First create a deployment with the run command. Without any options a deployment is created.
master $ kubectl run --image nginx nginx
deployment.apps/nginx created
Now we can export the YAML that kubectl generated behind the scenes.
Note the --export
option.
master $ kubectl get deploy nginx -o yaml --export
apiVersion: extensions/v1beta1
kind: Deployment
metadata:
annotations:
deployment.kubernetes.io/revision: "1"
creationTimestamp: null
generation: 1
labels:
run: nginx
name: nginx
selfLink: /apis/extensions/v1beta1/namespaces/default/deployments/nginx
spec:
progressDeadlineSeconds: 600
replicas: 1
revisionHistoryLimit: 2
selector:
matchLabels:
run: nginx
strategy:
rollingUpdate:
maxSurge: 25%
maxUnavailable: 25%
type: RollingUpdate
template:
metadata:
creationTimestamp: null
labels:
run: nginx
spec:
containers:
- image: nginx
imagePullPolicy: Always
name: nginx
resources: {}
terminationMessagePath: /dev/termination-log
terminationMessagePolicy: File
dnsPolicy: ClusterFirst
restartPolicy: Always
schedulerName: default-scheduler
securityContext: {}
terminationGracePeriodSeconds: 30
status: {}
The best thing to do is to export that to a file.
kubectl get deploy nginx -o yaml --export > nginx-deploy.yml
Then delete that deploy if you don’t need it.
kubectl delete deploy nginx
Now we have an example deployment that can be used to create other deployments…a base file effectively.
To generate a YAML for a pod, use --restart=Never
master $ kubectl run nginx --image=nginx --port=80 --restart=Never
pod/nginx created
master $ kubectl get pod nginx -o yaml --export
apiVersion: v1
kind: Pod
metadata:
creationTimestamp: null
labels:
run: nginx
SNIP!
Remember that other options can create jobs, cron jobs, recplication controllers, etc.
To practice generating YAML you don’t need much more than a Katacoda playground.
kubernetes.io/docs
This is a very useful page.

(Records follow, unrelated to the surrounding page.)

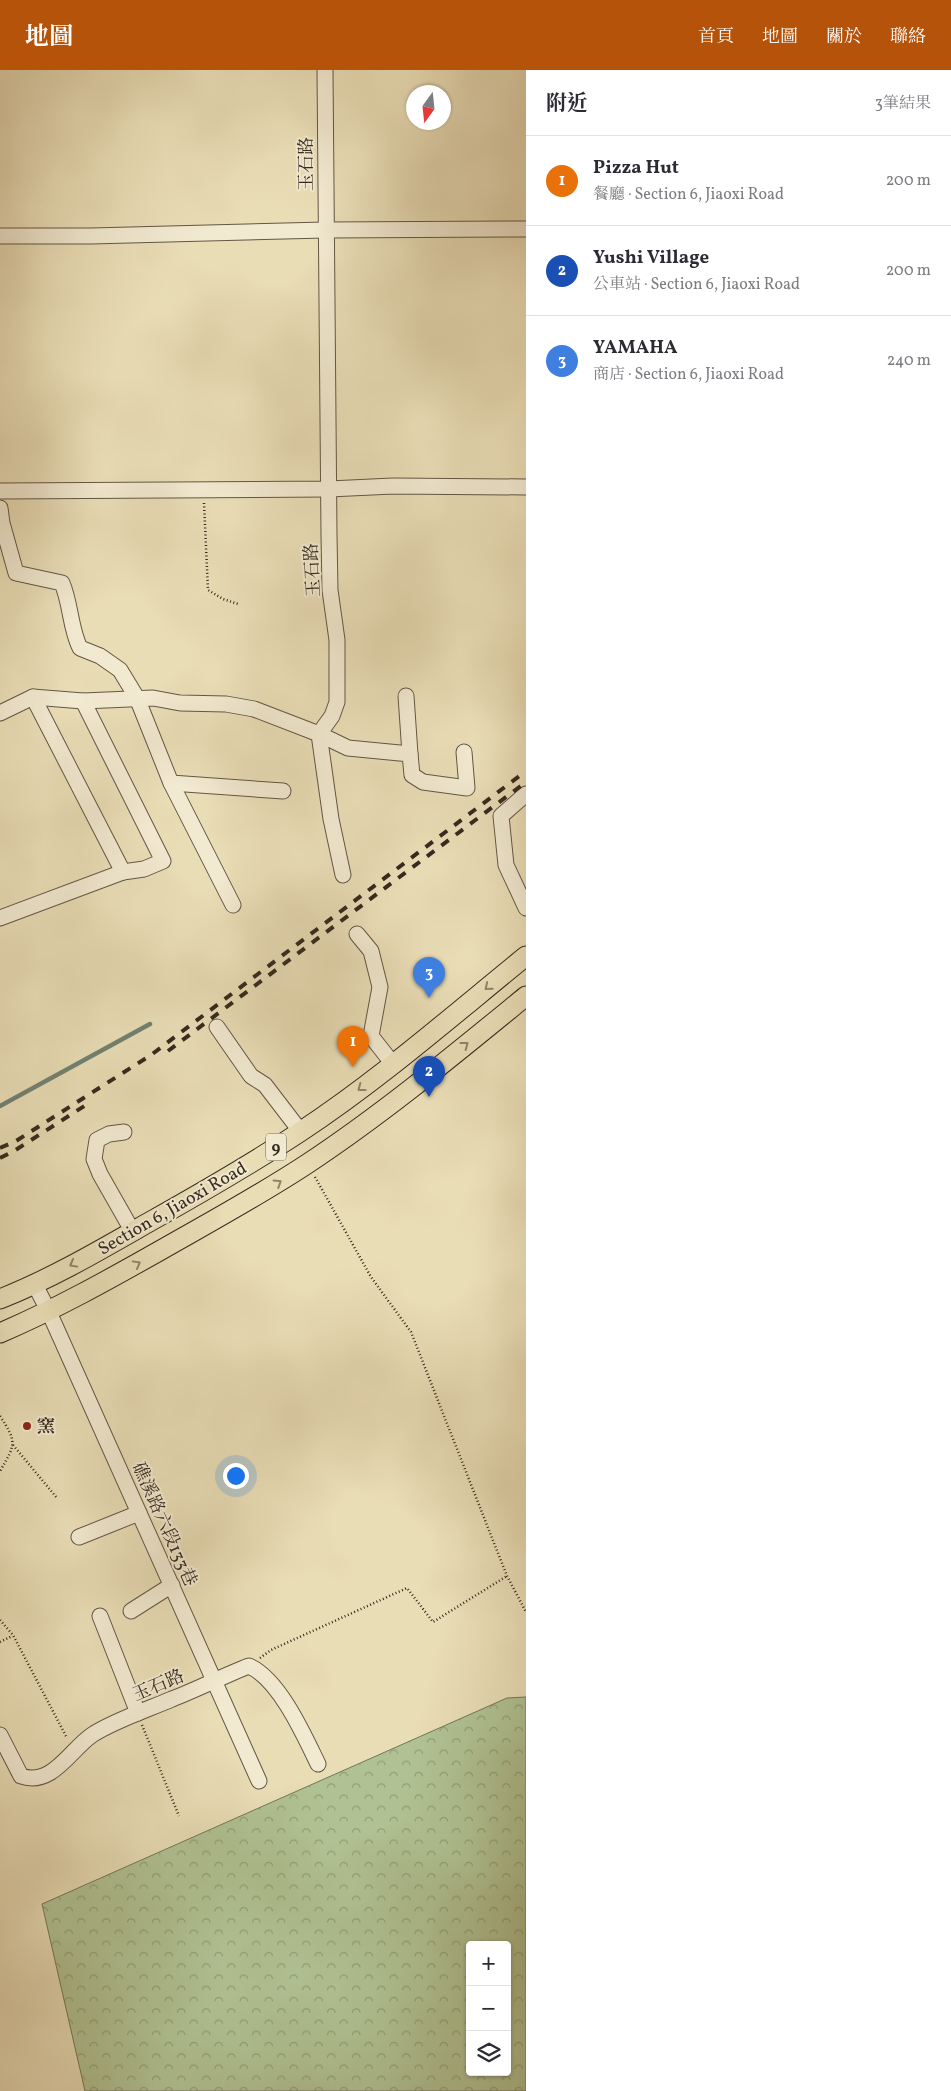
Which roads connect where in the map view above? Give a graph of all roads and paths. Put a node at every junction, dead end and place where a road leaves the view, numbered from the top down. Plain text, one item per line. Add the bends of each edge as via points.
1 (326, 70) edge
2 (526, 229) edge
3 (325, 230) junction
4 (0, 236) edge
5 (526, 487) edge
6 (204, 489) junction
7 (329, 489) junction
8 (0, 491) edge
9 (0, 508) edge
10 (238, 604) dead end
11 (406, 696) dead end
12 (33, 697) junction
13 (137, 698) junction
14 (83, 701) junction
15 (0, 713) edge
16 (319, 734) junction
17 (464, 752) dead end
18 (410, 754) junction
19 (171, 783) junction
20 (283, 791) dead end
21 (526, 794) edge
22 (124, 872) junction
23 (342, 875) dead end
24 (233, 905) dead end
25 (526, 908) edge
26 (0, 918) edge
27 (357, 934) dead end
28 (526, 956) edge
29 (526, 996) edge
30 (217, 1027) dead end
31 (393, 1064) junction
32 (124, 1132) dead end
33 (301, 1132) junction
34 (308, 1164) junction
35 (133, 1232) junction
36 (35, 1285) junction
37 (0, 1299) edge
38 (50, 1312) junction
39 (0, 1333) edge
40 (0, 1416) edge
41 (13, 1445) junction
42 (0, 1471) edge
43 (57, 1498) dead end
44 (139, 1513) junction
45 (79, 1537) dead end
46 (507, 1576) junction
47 (172, 1585) junction
48 (131, 1611) dead end
49 (526, 1612) edge
50 (100, 1616) dead end
51 (0, 1620) edge
52 (12, 1635) junction
53 (0, 1642) edge
54 (249, 1666) junction
55 (216, 1682) junction
56 (138, 1713) junction
57 (0, 1735) edge
58 (74, 1753) junction
59 (318, 1764) dead end
60 (258, 1780) dead end
61 (179, 1816) dead end

1 - 3 street, 玉石路
2 - 3 street
3 - 4 street
3 - 7 street, 玉石路
5 - 7 street
6 - 7 street
6 - 8 street
6 - 10 path via 208,590 223,600
7 - 16 street, 玉石路 via 337,702 332,716
9 - 13 street via 16,573 62,583 68,598 74,636 80,648 100,656 120,670
11 - 18 street
12 - 14 street
12 - 15 street
12 - 22 street
13 - 14 street
13 - 16 street via 254,709
13 - 19 street
14 - 22 street via 163,861 144,869
16 - 18 street via 348,748
16 - 23 street
17 - 18 street via 467,788 423,782 412,775
19 - 20 street
19 - 24 street
21 - 25 street via 500,816 506,865
22 - 26 street
27 - 31 street via 371,951 380,988 371,1036
28 -> 31 main road, Section 6, Jiaoxi Road / 9
34 -> 29 main road, Section 6, Jiaoxi Road / 9
30 - 33 street via 251,1076 265,1085
31 -> 33 main road, Section 6, Jiaoxi Road / 9
32 - 35 street via 97,1140 94,1159
33 - 35 main road, Section 6, Jiaoxi Road / 9
38 -> 34 main road, Section 6, Jiaoxi Road / 9 via 242,1205
34 - 46 path via 371,1276 411,1332
35 -> 36 main road, Section 6, Jiaoxi Road / 9
36 - 37 main road, Section 6, Jiaoxi Road / 9
36 - 38 street, 礁溪路六段133巷
38 - 39 main road, Section 6, Jiaoxi Road / 9
38 - 44 street, 礁溪路六段133巷
40 - 41 path via 12,1435
41 - 42 path
41 - 43 path
44 - 45 street
44 - 47 street, 礁溪路六段133巷
46 - 49 path
46 - 54 path via 433,1622 407,1588 271,1650
47 - 48 street
47 - 55 street, 礁溪路六段133巷
50 - 56 street
51 - 52 path
52 - 53 path
52 - 58 path
54 - 55 street, 玉石路
54 - 59 street via 257,1669 277,1691
55 - 56 street, 玉石路
55 - 60 street, 礁溪路六段133巷
56 - 58 street, 玉石路 via 92,1736
56 - 61 path
57 - 58 street, 玉石路 via 21,1776 31,1779 44,1777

Get used to being able to search it and find the documents for key resources.
Editing YAML Live
In some cases it might be easiest to edit the YAML live.
kubectl edit deploy nginx
This will open up the YAML for the nginx deploy in $EDITOR, ie. vim. When you close it, the new YAML will be applied (or if the YAML has errors then it will error and reopen in vim, like visudo if you’ve ever used it).
Conclusion
The CKA exam is a tough one, but mostly due to time limitations and the fact that you need to generate a lot of YAML quickly, without cutting and pasting. I think the CKA is a good certification to get at this point in time, and I’m glad that I only had to write it once.